While earlier studies found that migraine with aura is associated with an increased risk of ischemic stroke, a recent post-hoc analysis published in Headache reveals unexpected results. The new study suggests that onset of such migraines before the age of 50 is not associated with such risks.
The analysis included 447 migraineurs with aura (MA) and 1,128 migraineurs without aura (MO) among 11,592 participants (elderly men and women with a history of migraine). Over 20 years, there was a twofold increased risk of ischemic stroke when the age of MA onset was 50 years or older when compared with no headache.
However, MA onset before 50 years old was not associated with stroke. Also, MO was not associated with increased stroke risk regardless of the age of onset.
In the elderly population in the study, the absolute risk for stroke in MA was 8.27 per cent and in MO was 4.25 per cent.

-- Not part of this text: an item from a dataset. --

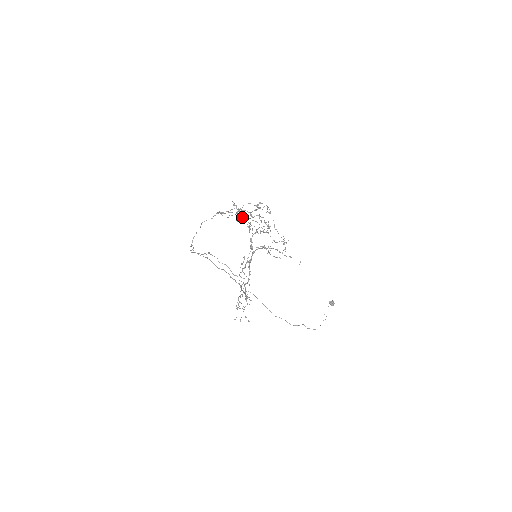
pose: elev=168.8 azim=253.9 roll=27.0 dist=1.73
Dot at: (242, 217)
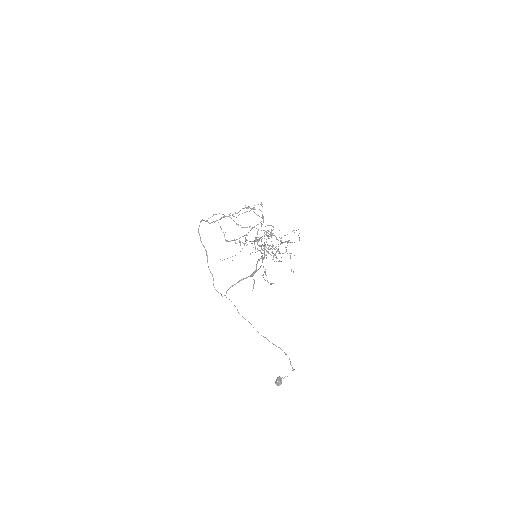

Speaking about the study, lead author Dr. X. Michelle Androulakis, said, "I think clinically this is very meaningful, as many individuals with a long history of migraine are concerned about their stroke risk, especially when they get older and when they have other cardiovascular disease risks."
Androulakis further added, "Cumulative effects of migraine alone--with onset of migraine before age of 50--did not increase stroke risk in late life in this study cohort. On the contrary, the recent onset of migraine at or after age 50 is associated with increased stroke risk in late life.